How so? You can certainly unintentionally filter out smart people who didn't go to college (or went to a less prestigious college) by this method.
However I imagine people who fit the description of "dumb guy who fluked his way through MIT math programme with a high GPA" are a pretty endangered species.
I imagine people who fit the description of "dumb guy who fluked his way through MIT math programme with a high GPA" are a pretty endangered species.
Maybe.
But people who fit the description of "smart guy who got through MIT math programme with a high GPA but is clueless about the fundamentals of software engineering and aggressively unwilling to learn"? Probably not so endangered.
Besides remember you're competing with other employers, and on average employers currently overvalue paper qualifications. Once you take that into account it's probably rational to place negative weight on them: other things equal, the guy who didn't go to college has a better chance of being good than the MIT graduate, because MIT graduates who were good, have probably already been snapped up.
For the purposes of a given job, let alone the types of jobs discussed in these threads, it's going to dump a bunch of false negatives.
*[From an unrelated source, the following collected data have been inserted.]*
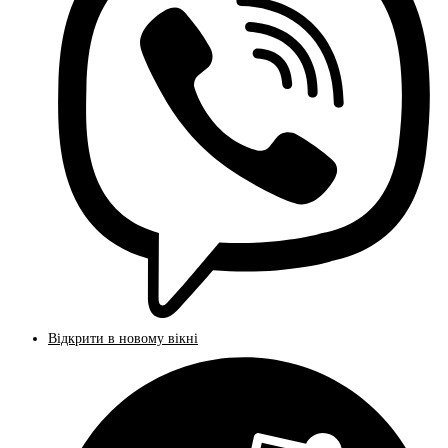
Відкрити в новому вікні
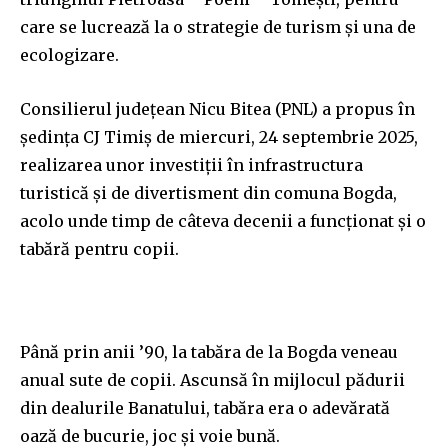
care se lucrează la o strategie de turism și una de
ecologizare.
Consilierul județean Nicu Bitea (PNL) a propus în
ședința CJ Timiș de miercuri, 24 septembrie 2025,
realizarea unor investiții în infrastructura
turistică și de divertisment din comuna Bogda,
acolo unde timp de câteva decenii a funcționat și o
tabără pentru copii.
Până prin anii ’90, la tabăra de la Bogda veneau
anual sute de copii. Ascunsă în mijlocul pădurii
din dealurile Banatului, tabăra era o adevărată
oază de bucurie, joc și voie bună.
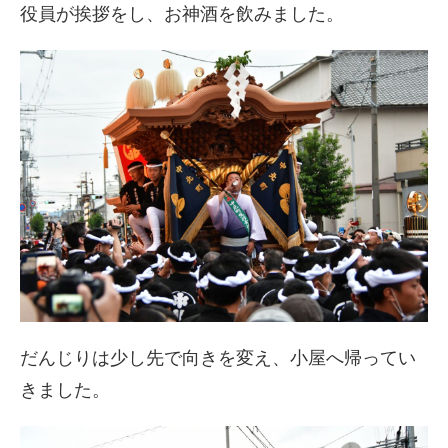
役員が挨拶をし、お神酒を飲みました。
だんじりは少し先で向きを変え、小屋へ帰ってい
きました。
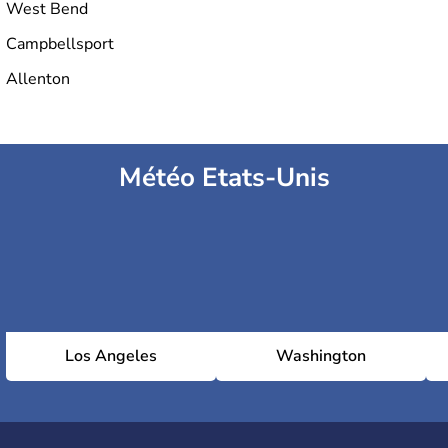
West Bend
Campbellsport
Allenton
Météo Etats-Unis
Los Angeles
Washington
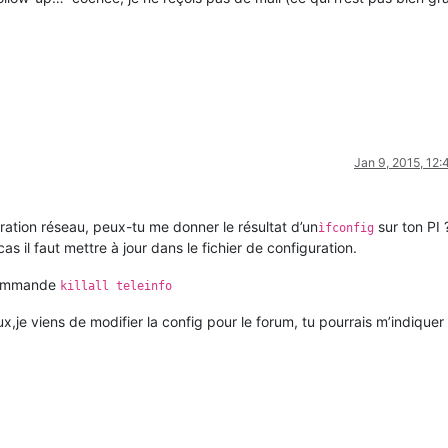
Jan 9, 2015, 12
ration réseau, peux-tu me donner le résultat d’un
sur ton PI 
ìfconfig
as il faut mettre à jour dans le fichier de configuration.
a commande
killall teleinfo
ux,je viens de modifier la config pour le forum, tu pourrais m’indiquer 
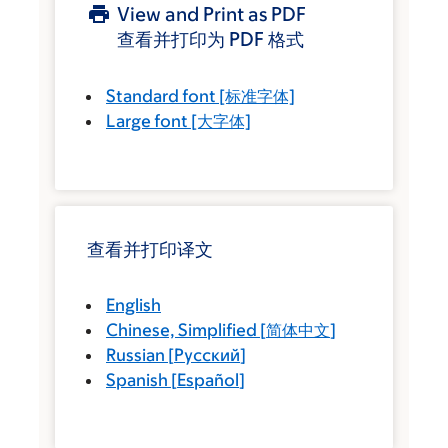
View and Print as PDF
查看并打印为 PDF 格式
Standard font
[标准字体]
Large font
[大字体]
查看并打印译文
English
Chinese, Simplified
[
简体中文
]
Russian
[
Русский
]
Spanish
[
Español
]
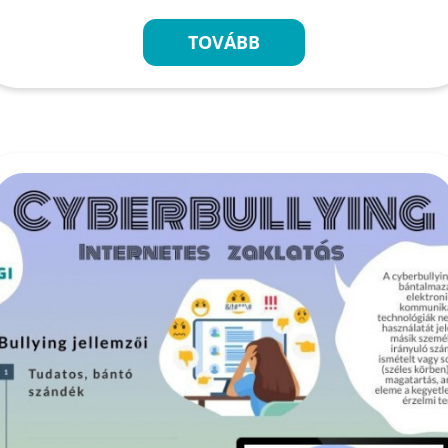
TOVÁBB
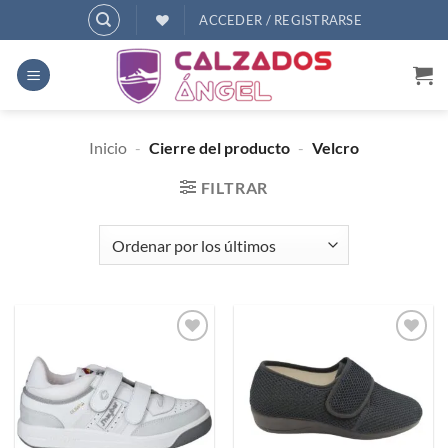
Saltar
ACCEDER / REGISTRARSE
al
contenido
Inicio
-
Cierre del producto
-
Velcro
FILTRAR
Añadir
Añadir
a
a
deseos
deseos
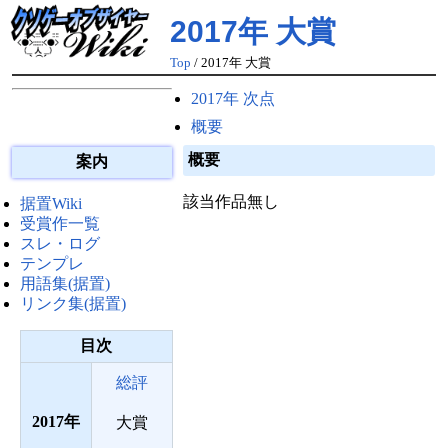
2017年 大賞
Top
/ 2017年 大賞
2017年 次点
概要
概要
案内
該当作品無し
据置Wiki
受賞作一覧
スレ・ログ
テンプレ
用語集(据置)
リンク集(据置)
目次
総評
2017
大賞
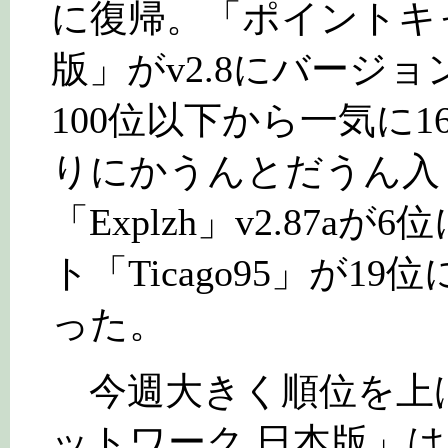
に復帰。「ポイントキ
版」がv2.8にバージ
100位以下から一気に
りにかうんとだうん入
「Explzh」v2.87a
ト「Ticago95」が
った。
今週大きく順位を上げ
ットワーク 日本版」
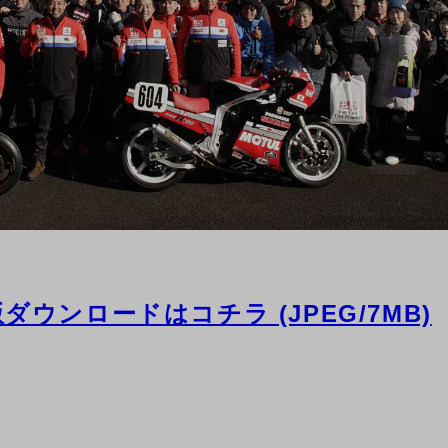
ダウンロードはコチラ (JPEG/7MB)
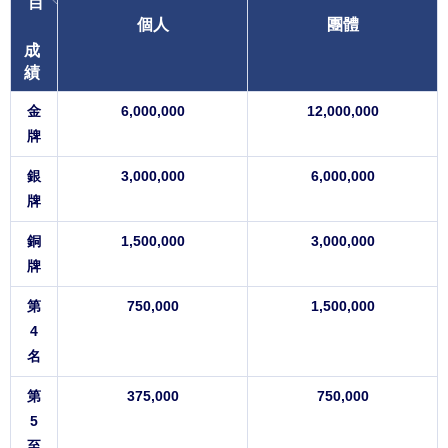
目
個人
團體
成
績
金
6,000,000
12,000,000
牌
銀
3,000,000
6,000,000
牌
銅
1,500,000
3,000,000
牌
第
750,000
1,500,000
4
名
第
375,000
750,000
5
至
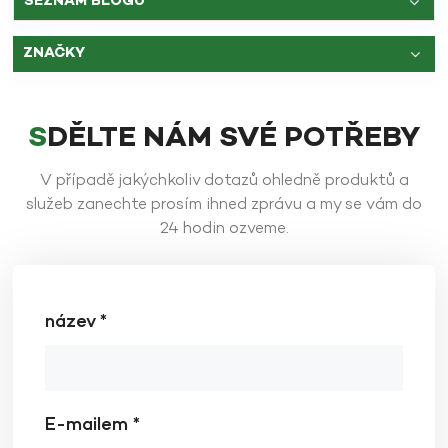
SEZNAM BLOGŮ
ZNAČKY
SDĚLTE NÁM SVÉ POTŘEBY
V případě jakýchkoliv dotazů ohledně produktů a
služeb zanechte prosím ihned zprávu a my se vám do
24 hodin ozveme.
název *
E-mailem *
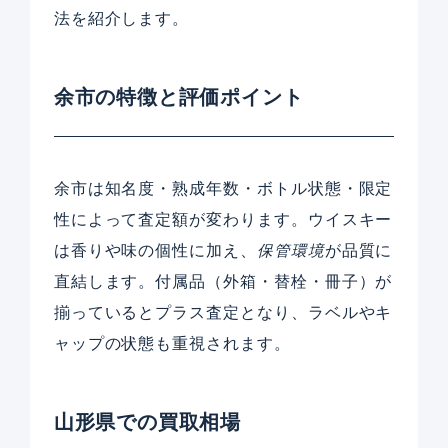
法を紹介します。
余市の特徴と評価ポイント
余市は知名度・熟成年数・ボトル状態・限定
性によって査定額が変わります。ウイスキー
は香りや味の個性に加え、
保管環境
が品質に
直結します。付属品（外箱・替栓・冊子）が
揃っているとプラス査定となり、ラベルやキ
ャップの状態も重視されます。
山形県での買取相場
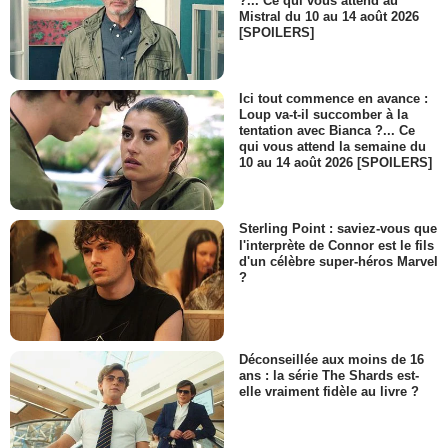
?... Ce qui vous attend au
Mistral du 10 au 14 août 2026
[SPOILERS]
Ici tout commence en avance :
Loup va-t-il succomber à la
tentation avec Bianca ?... Ce
qui vous attend la semaine du
10 au 14 août 2026 [SPOILERS]
Sterling Point : saviez-vous que
l'interprète de Connor est le fils
d'un célèbre super-héros Marvel
?
Déconseillée aux moins de 16
ans : la série The Shards est-
elle vraiment fidèle au livre ?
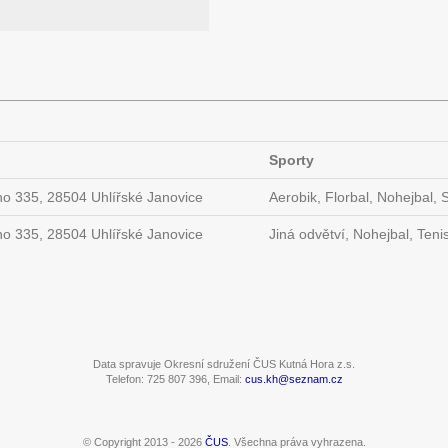
Sporty
 335, 28504 Uhlířské Janovice
Aerobik, Florbal, Nohejbal, S
 335, 28504 Uhlířské Janovice
Jiná odvětví, Nohejbal, Tenis
Data spravuje Okresní sdružení ČUS Kutná Hora z.s.
Telefon: 725 807 396, Email:
cus.kh@seznam.cz
© Copyright 2013 - 2026
ČUS
. Všechna práva vyhrazena.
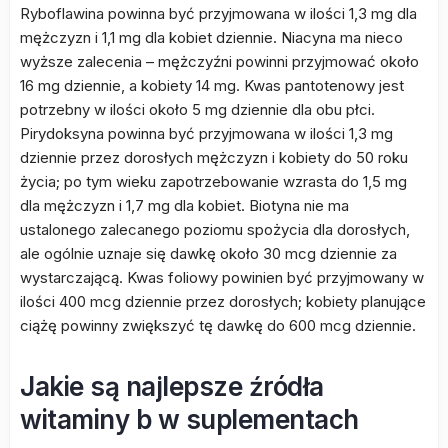
Ryboflawina powinna być przyjmowana w ilości 1,3 mg dla
mężczyzn i 1,1 mg dla kobiet dziennie. Niacyna ma nieco
wyższe zalecenia – mężczyźni powinni przyjmować około
16 mg dziennie, a kobiety 14 mg. Kwas pantotenowy jest
potrzebny w ilości około 5 mg dziennie dla obu płci.
Pirydoksyna powinna być przyjmowana w ilości 1,3 mg
dziennie przez dorosłych mężczyzn i kobiety do 50 roku
życia; po tym wieku zapotrzebowanie wzrasta do 1,5 mg
dla mężczyzn i 1,7 mg dla kobiet. Biotyna nie ma
ustalonego zalecanego poziomu spożycia dla dorosłych,
ale ogólnie uznaje się dawkę około 30 mcg dziennie za
wystarczającą. Kwas foliowy powinien być przyjmowany w
ilości 400 mcg dziennie przez dorosłych; kobiety planujące
ciążę powinny zwiększyć tę dawkę do 600 mcg dziennie.
Jakie są najlepsze źródła
witaminy b w suplementach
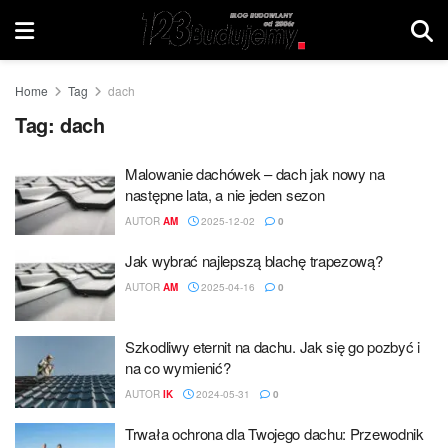
Home
Tag
dach
Tag:
dach
Malowanie dachówek – dach jak nowy na
następne lata, a nie jeden sezon
AUTOR
AM
2025-12-02
0
Jak wybrać najlepszą blachę trapezową?
AUTOR
AM
2025-04-16
0
Szkodliwy eternit na dachu. Jak się go pozbyć i
na co wymienić?
AUTOR
IK
2024-05-31
0
Trwała ochrona dla Twojego dachu: Przewodnik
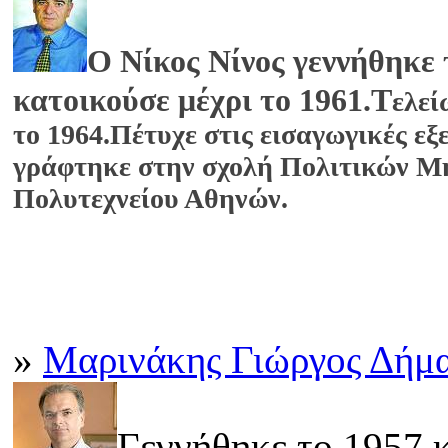
Ο Νίκος Νίνος γεννήθηκε 
κατοικούσε μέχρι το 1961.Τ
ελεί
το 1964.
Πέτυχε στις εισαγωγικές εξ
γράφτηκε στην σχολή Πολιτικών Μ
Πολυτεχνείου Αθηνών.
»
Μαρινάκης Γιώργος Δήμ
Γεννήθηκε το 1957 κ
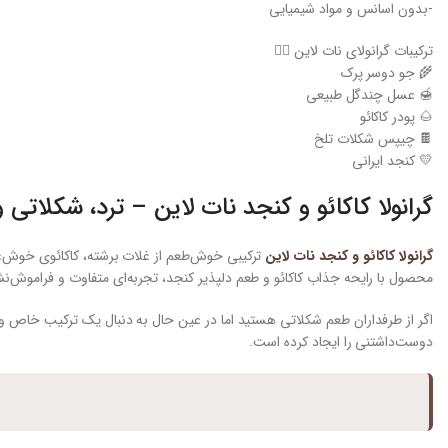
-بدون اسانس و مواد شیمیایی
ترکیبات گرانولای نات لاین 👇🏻
🌾 جو دوسر پرک
🍯 عسل چندگل طبیعی
🌰 پودر کاکائو
🍫 چیپس شکلات تلخ
💛 کنجد ایرانی
گرانولا کاکائو و کنجد نات لاین – ترد، شکلاتی و
گرانولا کاکائو و کنجد نات لاین
ترکیبی خوش‌طعم از غلات برشته، کاکائوی خوش‌عط
محصول با رایحه جذاب کاکائو و طعم دلپذیر کنجد، تجربه‌ای متفاوت و فراموش‌نش
اگر از طرفداران طعم شکلاتی هستید اما در عین حال به دنبال یک ترکیب خاص و
دوست‌داشتنی را ایجاد کرده است.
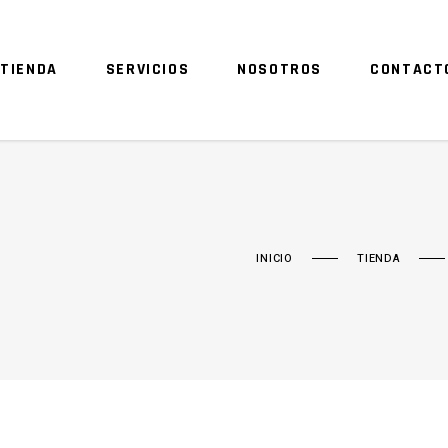
TIENDA
SERVICIOS
NOSOTROS
CONTACT
INICIO
TIENDA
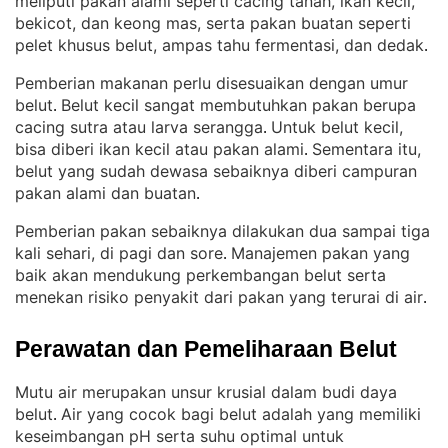
meliputi pakan alami seperti cacing tanah, ikan kecil,
bekicot, dan keong mas, serta pakan buatan seperti
pelet khusus belut, ampas tahu fermentasi, dan dedak
.
Pemberian makanan perlu disesuaikan dengan umur
belut
Belut kecil sangat membutuhkan pakan berupa
. 
cacing sutra atau larva serangga
Untuk belut kecil,
. 
bisa diberi ikan kecil atau pakan alami
Sementara itu,
. 
belut yang sudah dewasa sebaiknya diberi campuran
pakan alami dan buatan
.
Pemberian pakan sebaiknya dilakukan dua sampai tiga
kali sehari, di pagi dan sore
Manajemen pakan yang
. 
baik akan mendukung perkembangan belut serta
menekan risiko penyakit dari pakan yang terurai di air
.
Perawatan dan Pemeliharaan Belut
Mutu air merupakan unsur krusial dalam budi daya
belut
Air yang cocok bagi belut adalah yang memiliki
. 
keseimbangan pH serta suhu optimal untuk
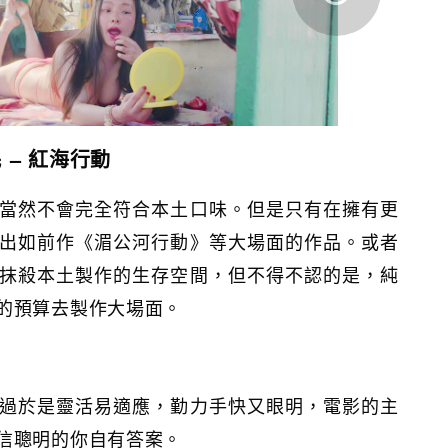
 – 紅海行動
當然不會完全符合本土口味。但是只有在擁有更
出如前作《湄公河行動》等大場面的作品。或者
抹殺本土製作的生存空間，但不得不認的是，純
的預算去製作大場面。
過於是靈活易適應，勤力手快又眼明，電影的主
信聰明的你自有答案。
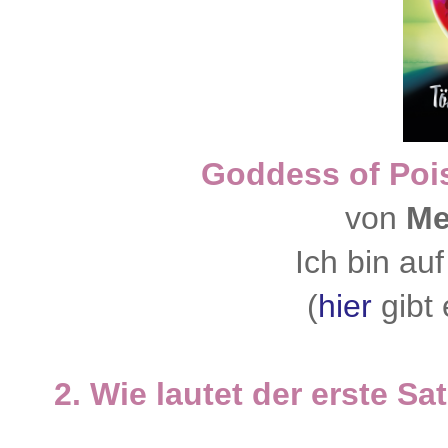
Goddess of Poi
von
Me
Ich bin au
(
hier
gibt 
2. Wie lautet der erste Sa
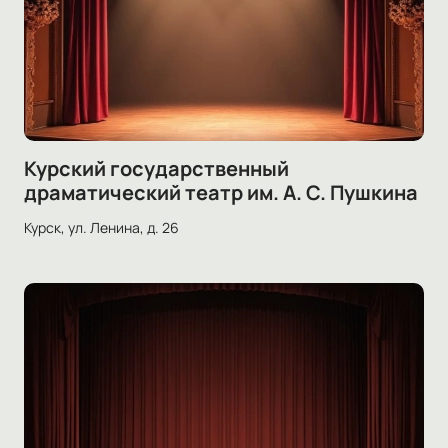
Курский государственный
драматический театр им. А. С. Пушкина
Курск, ул. Ленина, д. 26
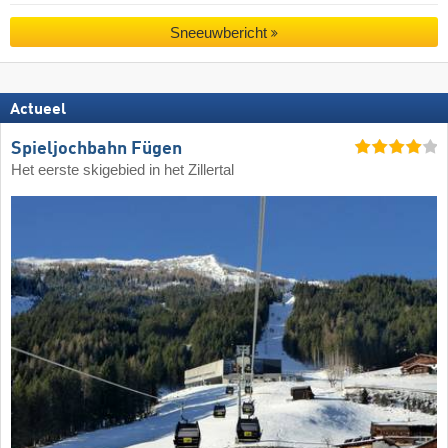
Sneeuwbericht
Actueel
Spieljochbahn Fügen
Het eerste skigebied in het Zillertal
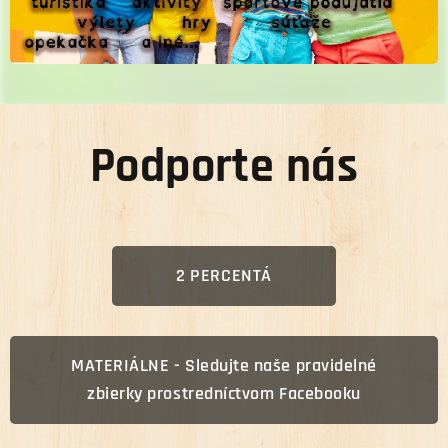
Podporte nás
2 PERCENTÁ
MATERIÁLNE - Sledujte naše pravidelné
zbierky prostredníctvom Facebooku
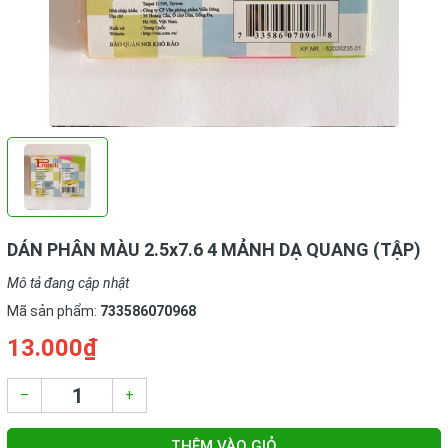
DÁN PHÂN MÀU 2.5x7.6 4 MẢNH DẠ QUANG (TẬP)
Mô tả đang cập nhật
Mã sản phẩm:
733586070968
13.000₫
–
+
THÊM VÀO GIỎ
Since software is an industry that thrives on overqualified employees, this may not seem like a big deal, but having people who can interview a Big Degree person such that they'll accept these jobs has its own cost and management overhead.
You might certainly have to scale back demands/expectations depending on the job market and how desirable your company is to work for.
I think it goes back to the classic "smart and gets things done". There will often be instances where you will have more evidence for one than the other.
So for example, someone with a good degree probably doesn't need to be asked riddle questions because they have already proved their raw mental aptitude so you're probably more interested in their understand of good programming practises etc.
OTOH, the guy without a degree who has a solid string of practical experience behind him as well as glowing references has proven he can "get things done". However perhaps his past jobs were mainly building CRUD php applications and this position requires some more complex theoretical knowledge that he does not posses.
How can you best test his aptitude for picking up that knowledge quickly if not with something that approximates an IQ test?